Launching kernels with „replaceable“ constants

Launching kernels with „replaceable“ constants

I am trying to program an convolution-filter, which I will use at several places in my project. But with different operator-masks, that will also have different sizes.

My first approach looks like the following code.

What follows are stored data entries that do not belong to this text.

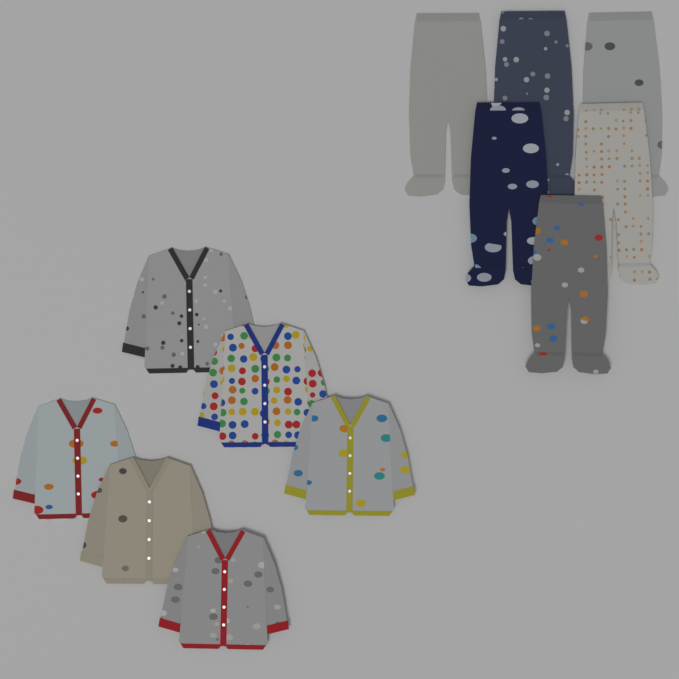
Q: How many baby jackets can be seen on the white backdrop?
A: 6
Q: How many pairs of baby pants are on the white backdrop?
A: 6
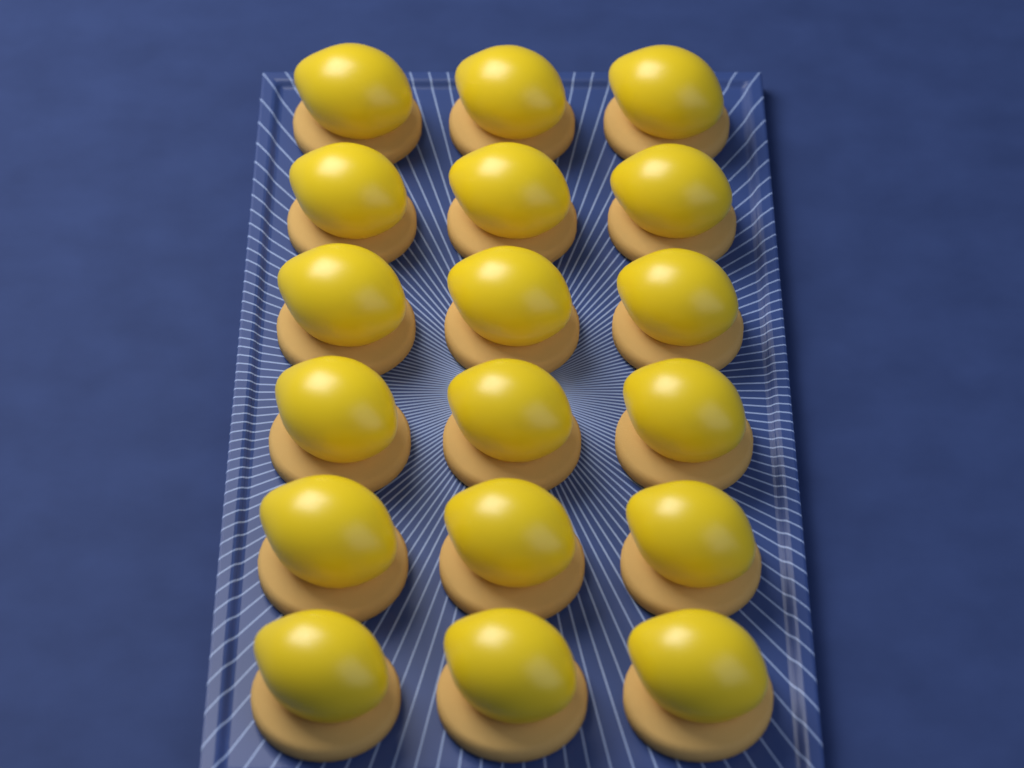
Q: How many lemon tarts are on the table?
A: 18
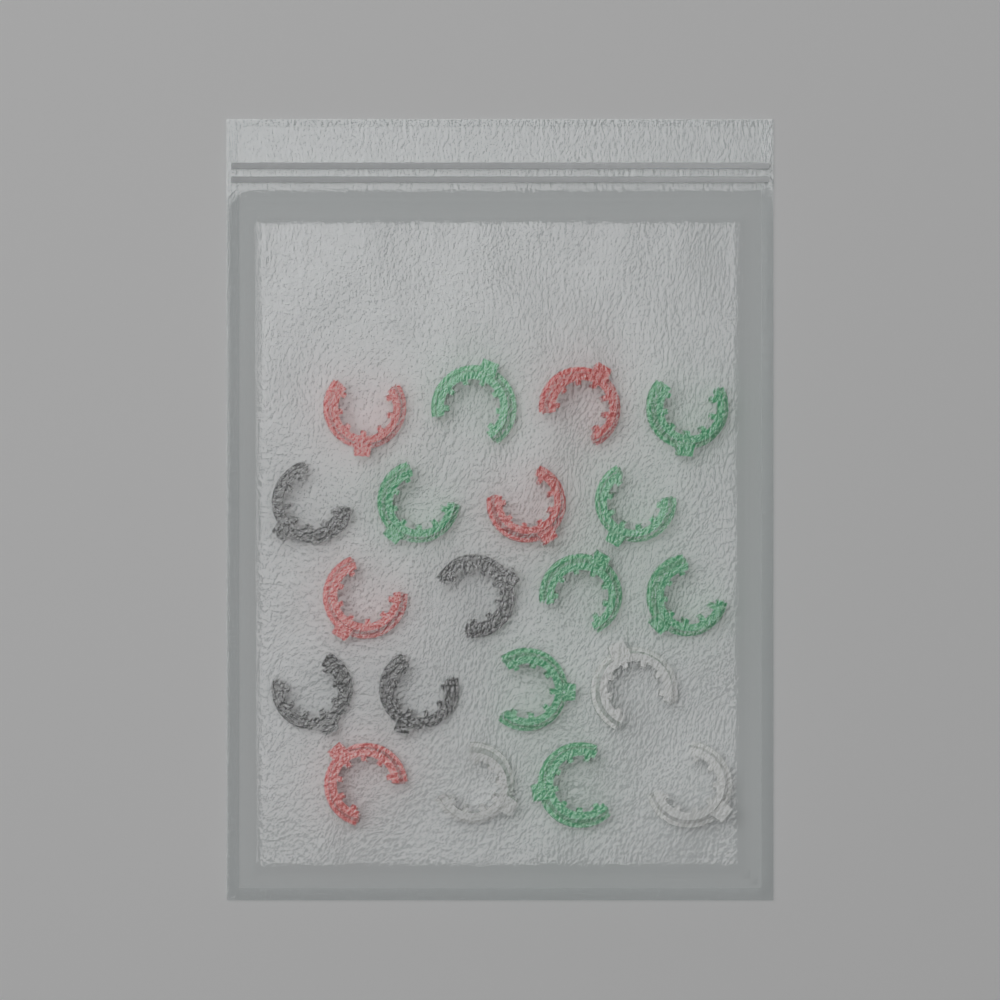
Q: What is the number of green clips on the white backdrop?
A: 8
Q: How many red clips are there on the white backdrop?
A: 5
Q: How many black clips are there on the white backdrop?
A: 4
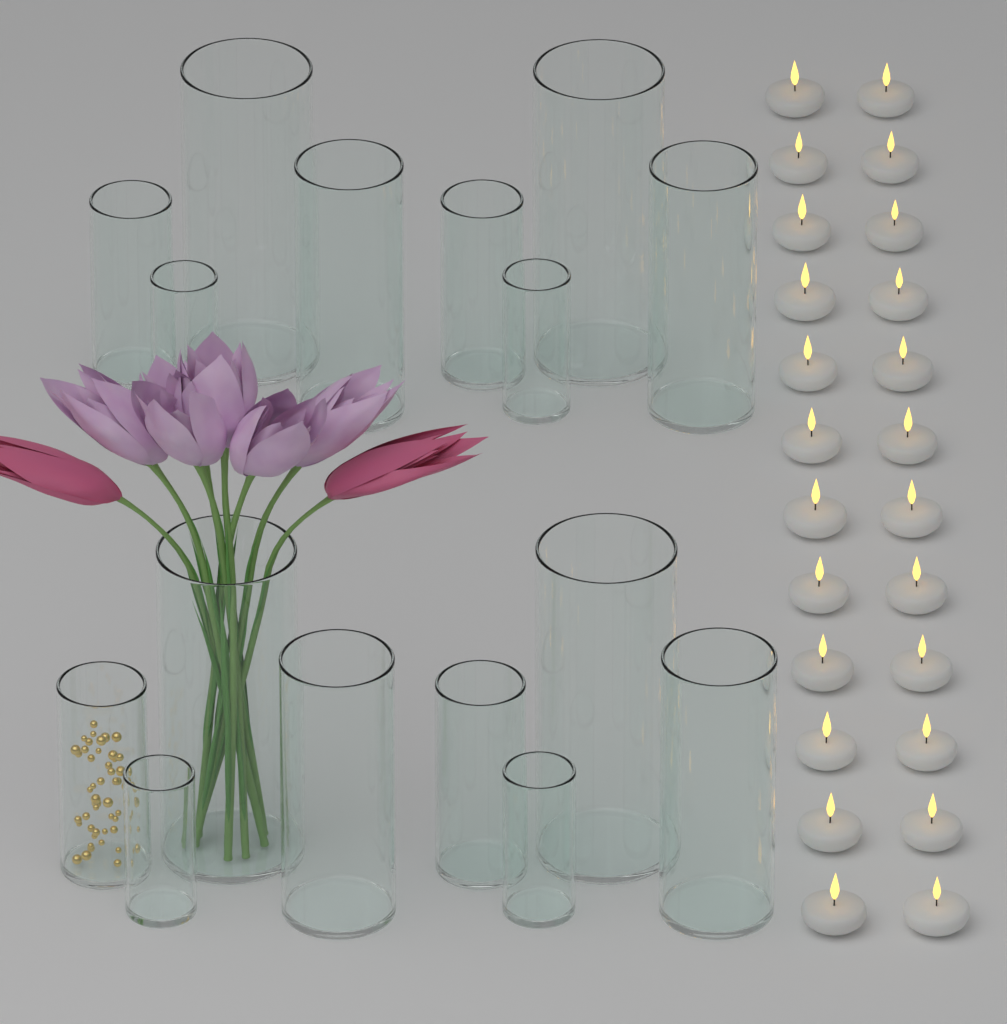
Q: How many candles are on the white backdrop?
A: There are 24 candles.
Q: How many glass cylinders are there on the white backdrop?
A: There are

NCC compiles it without error, but the kernel execution fails:

__constant__ float OperatorMask[25];

__global__ void ImageConvolution(uchar4* pResult, int rX, int rY, float OperatorMask[] )


  const int ix = blockDim.x * blockIdx.x + threadIdx.x;

  const int iy = blockDim.y * blockIdx.y + threadIdx.y;


  const float x = (float)ix + 0.5f;

  const float y = (float)iy + 0.5f;

 float4 tempResVal = {0, 0, 0, 0};

  int index = 0;


  for(float j = -rY; j <= rY; j++)


    for(float i = -rX; i <= rX; i++)


      float4 aktTexel = FromUchar4(tex2D(texRef_Image_1, x+i , y+j ));

      tempResVal.x += ( aktTexel.x * OperatorMask[index] );

      tempResVal.y += ( aktTexel.y * OperatorMask[index] );

      tempResVal.z += ( aktTexel.z * OperatorMask[index] );




  *(pResult + iy * 704 + ix) = FromFloat4(tempResVal);


float op[5][5] = 

  { { 0, 0, 1, 0, 0},

    { 0, 1, 2, 1, 0},

    { 1, 2, 6, 2, 1},

    { 0, 1, 2, 1, 0},

    { 0, 0, 1, 0, 0} };

cudaMemcpyToSymbol(OperatorMask, op, sizeof(op));


     (tempIamge_2_uchar4, 2, 2, OperatorMask);


Does anyone have an idea, how to create a kernel, where I can “insert” different OperatorMask’s without changing the code of the kernel? (e.g. operator-masks of the size 3x3 or 6x6)

Thanks for your help!

When you write

__constant__ float OperatorMask[25];

you reserve an array of 25 floats in device constant memory. Then you copy values to the memory with cudaMemcpyToSymbol().So far so good.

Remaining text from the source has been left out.